[Data extracts]
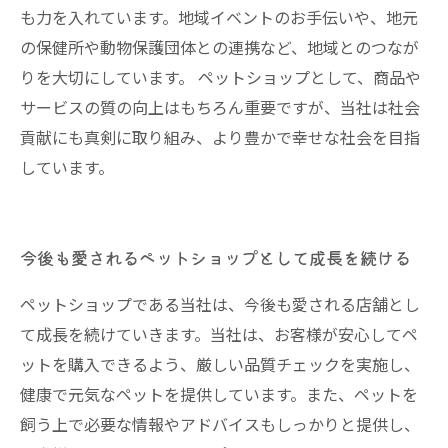
も力を入れています。地域イベントのお手伝いや、地元
の保健所や動物保護団体との連携など、地域とのつなが
りを大切にしています。 ペットショップとして、商品や
サービスの質の向上はもちろん重要ですが、当社は社会
貢献にも真剣に取り組み、より豊かで幸せな社会を目指
しています。
今後も愛されるペットショップとして成長を続ける
ペットショップである当社は、今後も愛される店舗とし
て成長を続けていきます。当社は、お客様が安心してペ
ットを購入できるよう、厳しい品質チェックを実施し、
健康で元気なペットを提供しています。また、ペットを
飼う上で必要な情報やアドバイスもしっかりと提供し、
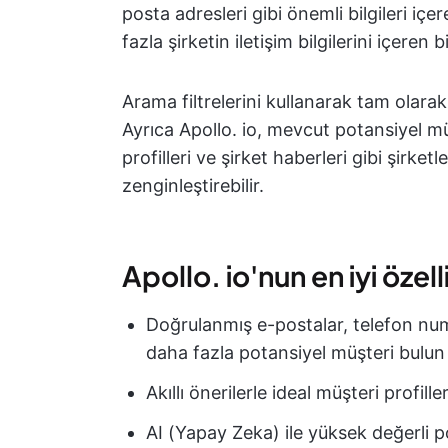
posta adresleri gibi önemli bilgileri i
fazla şirketin iletişim bilgilerini içeren 
Arama filtrelerini kullanarak tam olarak 
Ayrıca Apollo. io, mevcut potansiyel müş
profilleri ve şirket haberleri gibi şirket
zenginleştirebilir.
Apollo. io'nun en iyi özelli
Doğrulanmış e-postalar, telefon numar
daha fazla potansiyel müşteri bulun
Akıllı önerilerle ideal müşteri profille
AI (Yapay Zeka) ile yüksek değerli p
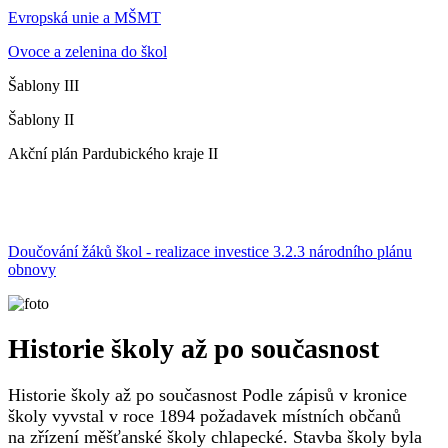
Evropská unie a MŠMT
Ovoce a zelenina do škol
Šablony III
Šablony II
Akční plán Pardubického kraje II
Doučování žáků škol - realizace investice 3.2.3 národního plánu
obnovy
Historie školy až po současnost
Historie školy až po současnost Podle zápisů v kronice
školy vyvstal v roce 1894 požadavek místních občanů
na zřízení měšťanské školy chlapecké. Stavba školy byla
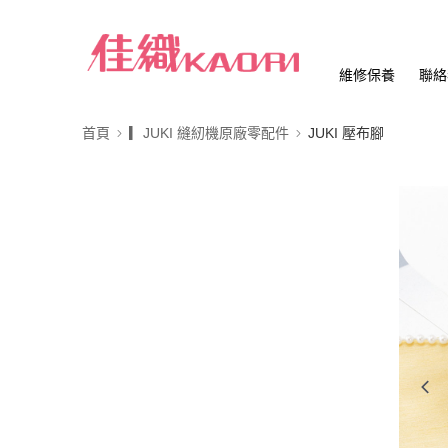
維修保養
聯絡
首頁
▎JUKI 縫紉機原廠零配件
JUKI 壓布腳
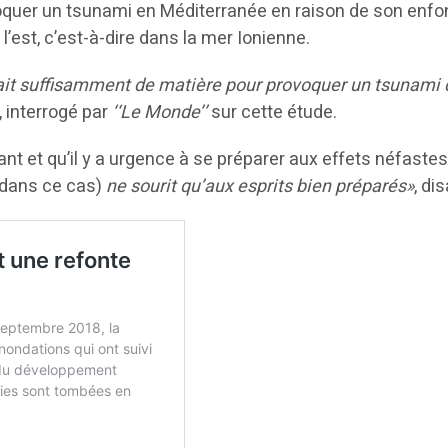
provoquer un tsunami en Méditerranée en raison de son en
est, c’est-à-dire dans la mer Ionienne.
aurait suffisamment de matière pour provoquer un tsunami 
 interrogé par
‘‘Le Monde’’
sur cette étude.
nt et qu’il y a urgence à se préparer aux effets néfastes
 dans ce cas)
ne sourit qu’aux esprits bien préparés»
, di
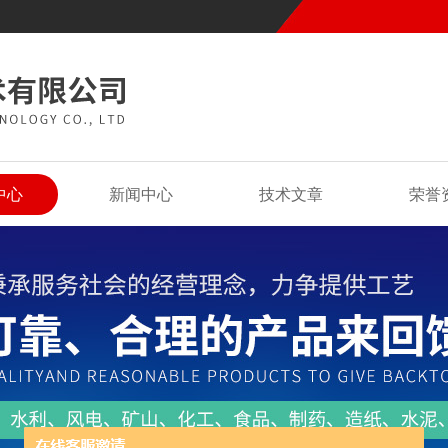
中心
新闻中心
技术文章
荣誉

[Aim of the exercise]
Retype every line of text from the data above, character for character, in the original order, leaving out the pictures.

[Result for this task]
も力を入れています。地域イベントのお手伝いや、地元
の保健所や動物保護団体との連携など、地域とのつなが
りを大切にしています。 ペットショップとして、商品や
サービスの質の向上はもちろん重要ですが、当社は社会
貢献にも真剣に取り組み、より豊かで幸せな社会を目指
しています。
今後も愛されるペットショップとして成長を続ける
ペットショップである当社は、今後も愛される店舗とし
て成長を続けていきます。当社は、お客様が安心してペ
ットを購入できるよう、厳しい品質チェックを実施し、
健康で元気なペットを提供しています。また、ペットを
飼う上で必要な情報やアドバイスもしっかりと提供し、
posta adresleri gibi önemli bilgileri i
fazla şirketin iletişim bilgilerini içeren 
Arama filtrelerini kullanarak tam olarak 
Ayrıca Apollo. io, mevcut potansiyel müş
profilleri ve şirket haberleri gibi şirket
zenginleştirebilir.
Apollo. io'nun en iyi özelli
Doğrulanmış e-postalar, telefon numar
daha fazla potansiyel müşteri bulun
Akıllı önerilerle ideal müşteri profille
AI (Yapay Zeka) ile yüksek değerli p
Evropská unie a MŠMT
Ovoce a zelenina do škol
Šablony III
Šablony II
Akční plán Pardubického kraje II
Doučování žáků škol - realizace investice 3.2.3 národního plánu
obnovy
Historie školy až po současnost
Historie školy až po současnost Podle zápisů v kronice
školy vyvstal v roce 1894 požadavek místních občanů
na zřízení měšťanské školy chlapecké. Stavba školy byla
維修保養
聯絡
首頁
▎JUKI 縫紉機原廠零配件
JUKI 壓布腳
provoquer un tsunami en Méditerranée en raison de son en
est, c’est-à-dire dans la mer Ionienne.
aurait suffisamment de matière pour provoquer un tsunami 
 interrogé par
‘‘Le Monde’’
sur cette étude.
nt et qu’il y a urgence à se préparer aux effets néfastes
 dans ce cas)
ne sourit qu’aux esprits bien préparés»
, di
中心
新闻中心
技术文章
荣誉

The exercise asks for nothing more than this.